Your assignment: Every record below should be copied exactly, with the pictures left out.

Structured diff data
━━━━━━
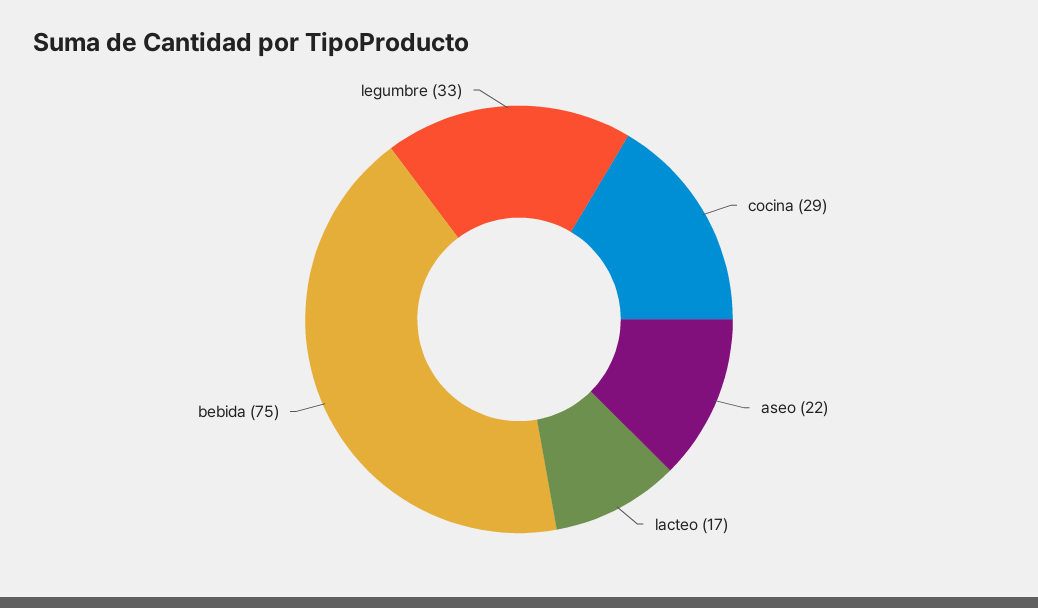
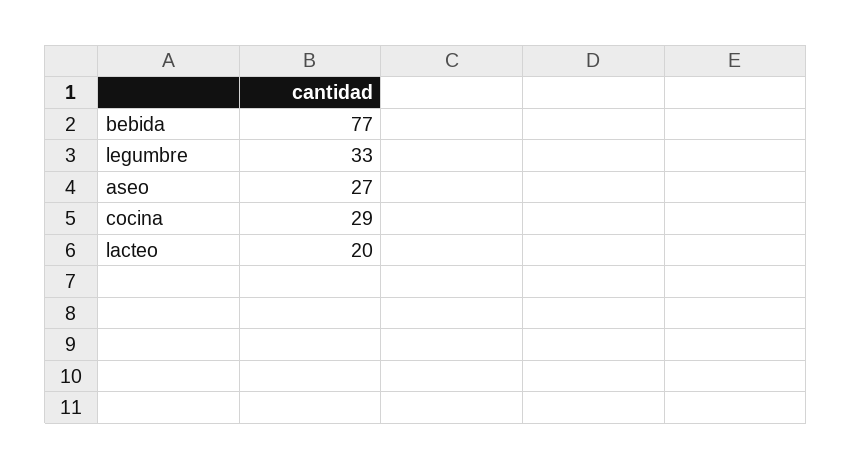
  {
    "cocina": 29,
-   "aseo": 22,
+   "aseo": 27,
-   "lacteo": 17,
+   "lacteo": 20,
-   "bebida": 75,
+   "bebida": 77,
    "legumbre": 33
  }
━━━━━━
Result:
  {
    "cocina": 29,
-   "aseo": 22,
+   "aseo": 27,
-   "lacteo": 17,
+   "lacteo": 20,
-   "bebida": 75,
+   "bebida": 77,
    "legumbre": 33
  }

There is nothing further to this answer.